PFAS chemicals can contaminate drinking water supplies near facilities where the chemicals are used.

They also enter the food supply through food packaging materials and contaminated soil.

The EPA change puts the US ahead of many peer nations in regulating the chemicals. In the UK, for example, there are no standards for PFAS in drinking water. 

Michael Regan, administrator of the EPA, said Tuesday: ‘Communities across this country have suffered far too long from the ever-present threat of PFAS pollution.’

He added: ‘This action has the potential to prevent tens of thousands of PFAS-related illnesses and marks a major step toward safeguarding all our communities from these dangerous contaminants.’
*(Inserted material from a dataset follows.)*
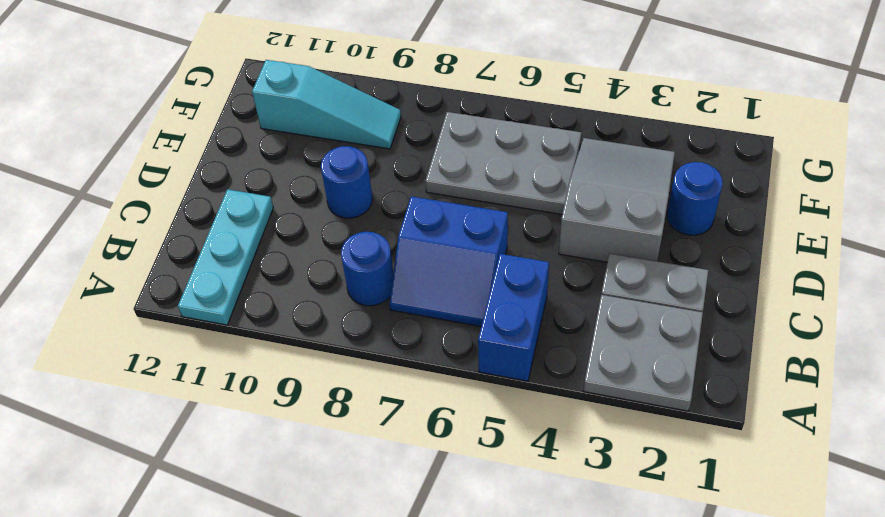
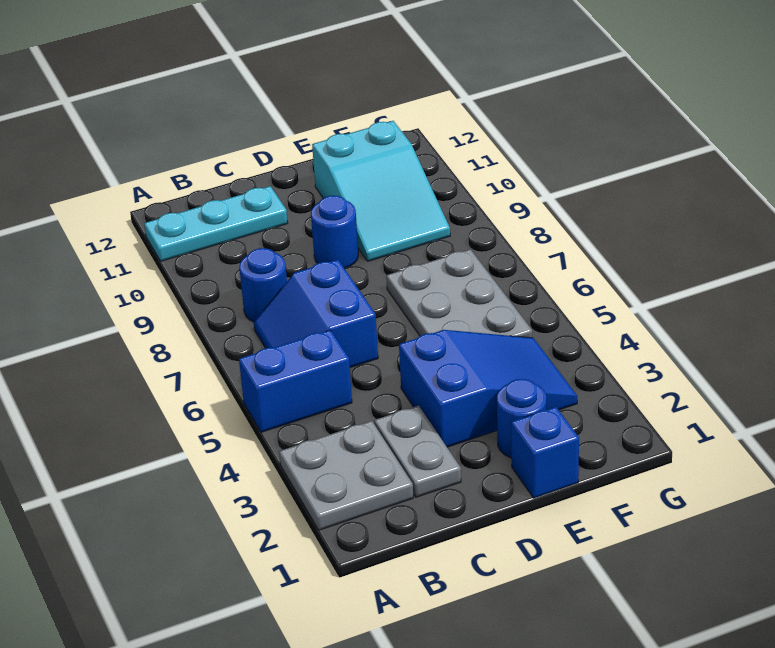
grey 2x3 slope [559,138,675,262] -> blue 2x3 slope [399,330,577,447]
none -> blue 1x1 brick [511,407,579,498]
cyan 1x3 slope [252,60,401,149] -> cyan 2x3 slope [312,121,450,261]

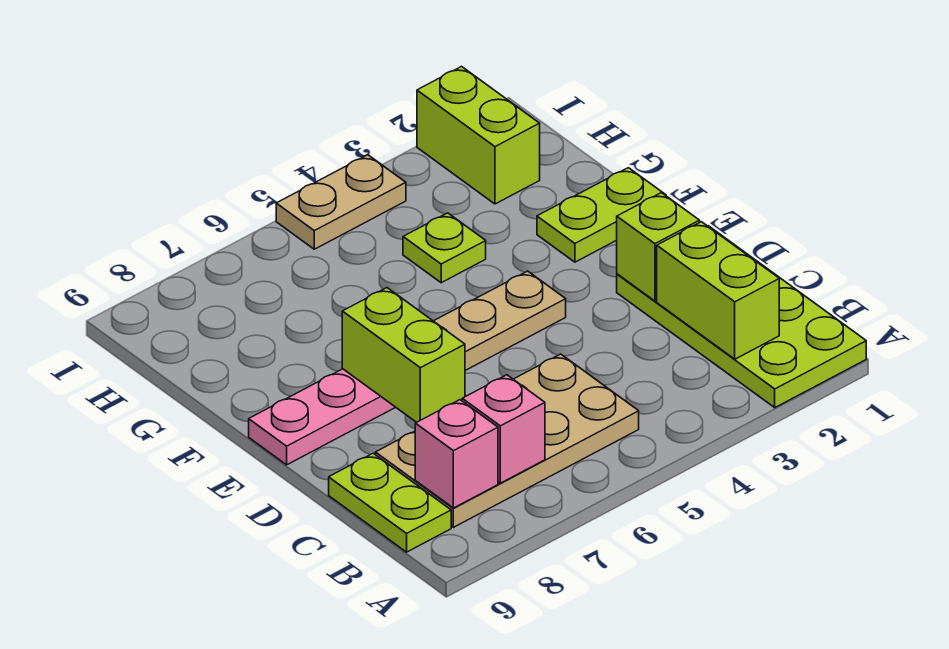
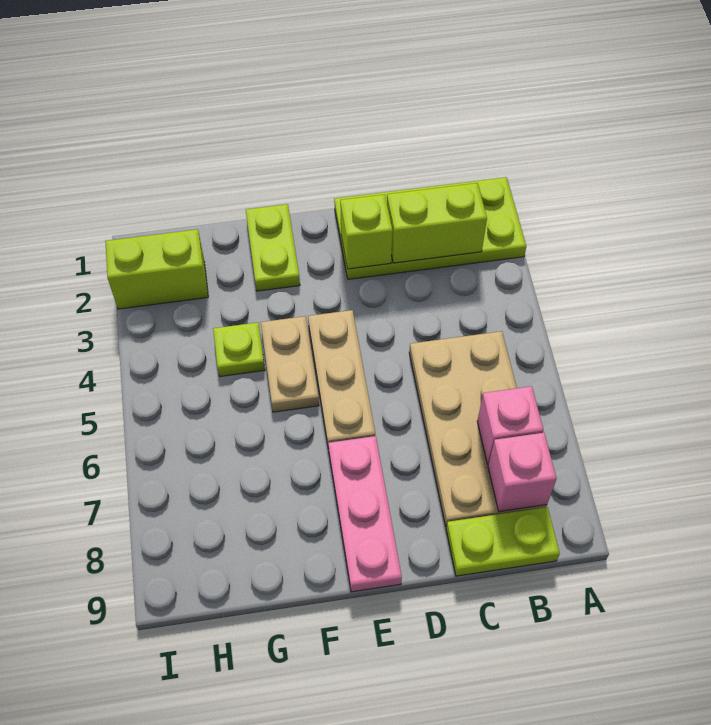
lime 1x2 brick [342,288,465,422] -> none
tan 1x2 plate [276,155,406,249] -> tan 1x2 plate moved to [261,316,319,412]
Brian Ronholm, director of food policy at watchdog group Consumer Reports, said: ‘No one should have to worry about ingesting toxic forever chemicals in the water they drink every time they turn on the tap at home.
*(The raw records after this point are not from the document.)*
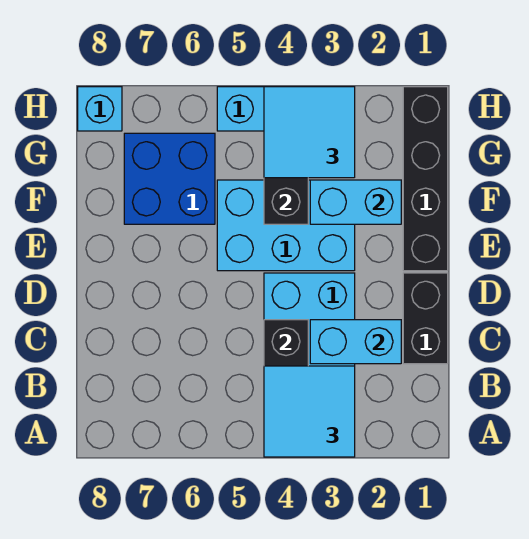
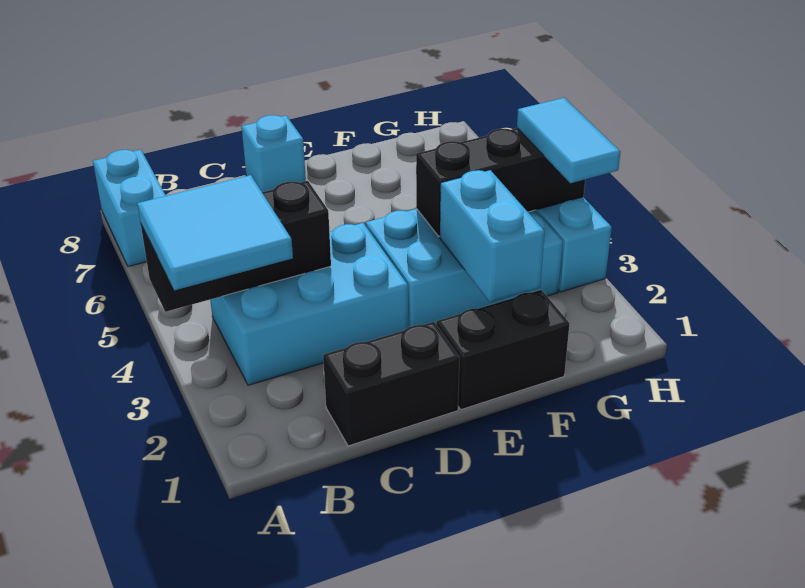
cyan 1x2 brick [310,320,401,364] -> cyan 1x2 brick moved to [93,150,166,267]
black 1x4 brick [403,87,448,271] -> black 1x2 brick [437,290,570,410]
cyan 2x3 brick [217,180,355,271] -> cyan 2x3 brick turned to [366,209,563,328]
blue 2x2 brick [124,133,215,224] -> none
cyan 2x2 tile [264,87,355,178] -> cyan 1x2 tile [517,98,620,183]
cyan 1x1 brick [78,87,122,131] -> cyan 1x1 brick moved to [241,115,306,192]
He added: ‘We’re pleased that the EPA has proposed strict limits on these PFAS chemicals based on the best science available and look forward to supporting these standards in the months ahead. We urge the EPA to do all it can to finalize these rules by the end of the year.’

Concerned about the chemicals’ ability to weaken children’s immune systems, the EPA said last year that PFAS could cause harm at levels ‘much lower than previously understood.’

There is evidence the compounds are linked to low birthweight, kidney cancer and a slew of other health issues.

Jonathan Kalmuss-Katz, senior attorney, toxic exposure and health at Earthjustice, previously said the drinking water limits would ‘help ensure that communities are not being poisoned.’

Over the last decade, an increasing number of cities and towns, often abutting manufacturing plants and ever Air Force bases, realized they had a problem. 

In 2016, for example, Sarah McKinney was on maternity leave when she got word there was too much PFOA and PFOS in the tap water in her Colorado Springs suburb.

She picked up her weeks-old daughter and hustled out to buy enough bottled water for her family of five.

‘If I’m just spitting it out, can I brush my teeth?’ she remembered wondering.

In response to concerns from people who had been drinking the water for years, Ms McKinney’s water utility switched to a different source.

It also provided water bottle filling stations and installed a $2.5million treatment system that was the first of its kind in the country, according to a local official.

The chemicals had gotten into the water from nearby Peterson Air Force base, which then built a treatment facility.